Al decir esto no se pretende resolver desde luego el problema de si el ser de las naciones es anterior a su valor o si es su valor, por el contrario, lo que crea y conserva su existencia. Lo que se afirma es que hay en ello una cuestión genérica, es decir, relativa a todas las naciones, que ha de esclarecerse antes que la específica de la Hispanidad. Y para precisarla mejor se ha de empezar por dejar establecido que en todas las naciones el patriotismo es complejo y se refiere al mismo tiempo al territorio, a la raza y a los valores culturales, tales como las letras y las artes, las tradiciones, las hazañas históricas, la religión, las costumbres, &c. El patriotismo del hombre normal se dirige al complejo de todo ello: territorio, raza y valores culturales. Ama el territorio natal porque es el que le ha nutrido, y su propio cuerpo viene a ser un pedazo de la tierra nativa. Quiere a las gentes de su raza porque son también pedazos de su tierra y se le parecen más que las de otros países, por lo cual las entiende mejor. Aprecia más que otros los valores culturales patrios porque su alma se ha criado en ellos y los encuentra más compenetrados con su tierra, su gente y el alma de su gente que los de otras naciones. Pero en este afecto hacia el territorio, la raza y los valores hay sus más y sus menos. Los pueblos quieren más el territorio y la raza; las gentes cultivadas, los valores. Entre los pueblos, el patriotismo de los nórdicos: ingleses, alemanes, escandinavos, es más racial que territorial; el de los latinos, más territorial que racial. Entre los mismos españoles, el sentimiento de los catalanistas es más territorial que racial, mientras que el de los bizcaitarras, más racial que territorial. El hombre medio considera como su Patria el complejo de territorio, raza y valores culturales a los que pertenece, y no se pone a discurrir que lo constituyen elementos heterogéneos, de los cuales unos son «ónticos»: el territorio y la raza, mientras que los culturales son espirituales o valorativos. Pero de esta heterogeneidad surge el problema.
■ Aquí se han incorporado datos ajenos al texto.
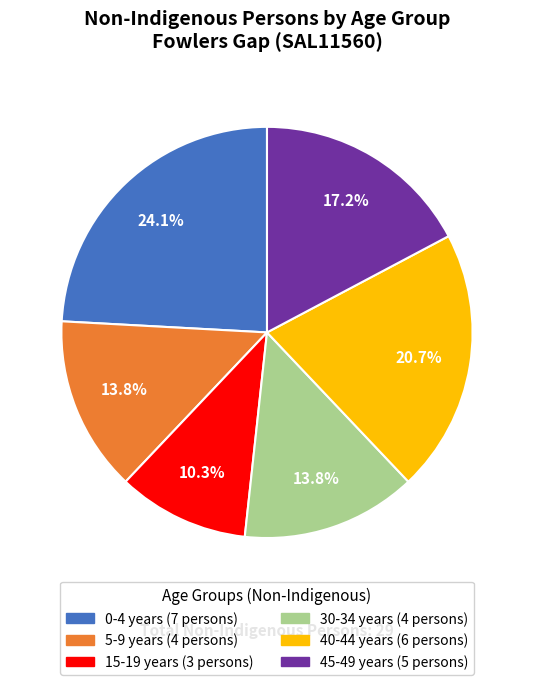

How many slices are in this pie chart?

6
El pensador –y a veces también el político, el escritor y todo [239] el que intente ejercitar alguna influencia sobre sus compatriotas– tiene que preguntarse si en este complejo de la patria es lo primero y más fundamental el territorio, la raza o los valores culturales: los elementos ónticos o los espirituales. Aunque todavía puede estrecharse la pregunta, porque no se puede discutir el ser de la Patria, ni el de los valores culturales. ¿Cómo vamos a poner en tela de juicio el ser del «Quijote» o el de la batalla del Salado? No se trata de eso, sino de comprenderlos, para lo cual hay que dilucidar si el ser de la Patria, mezcla de elementos ónticos y valorativos, surge de sus elementos ónticos o de los valorativos. La consecuencia práctica de adoptar una u otra solución será de inmensa trascendencia, como hemos de ver más adelante. Se trata de uno de los máximos dilemas que pueden presentársenos en la bifurcación de los caminos: el de la primacía del valor o la del ser. En último término, hay que elegir entre pensar que en el principio era el Verbo, como dice San Juan, y que «el Espíritu de Dios flotaba sobre las aguas», como describe el Génesis, o suponer que nuestro verbo y conciencia y presunciones morales emergen inexplicablemente de la «tierra desnuda y vacía y de las tinieblas sobre el haz del abismo»… Pero la cuestión de la Patria no es tan complicada y será resuelta sin gran dificultad.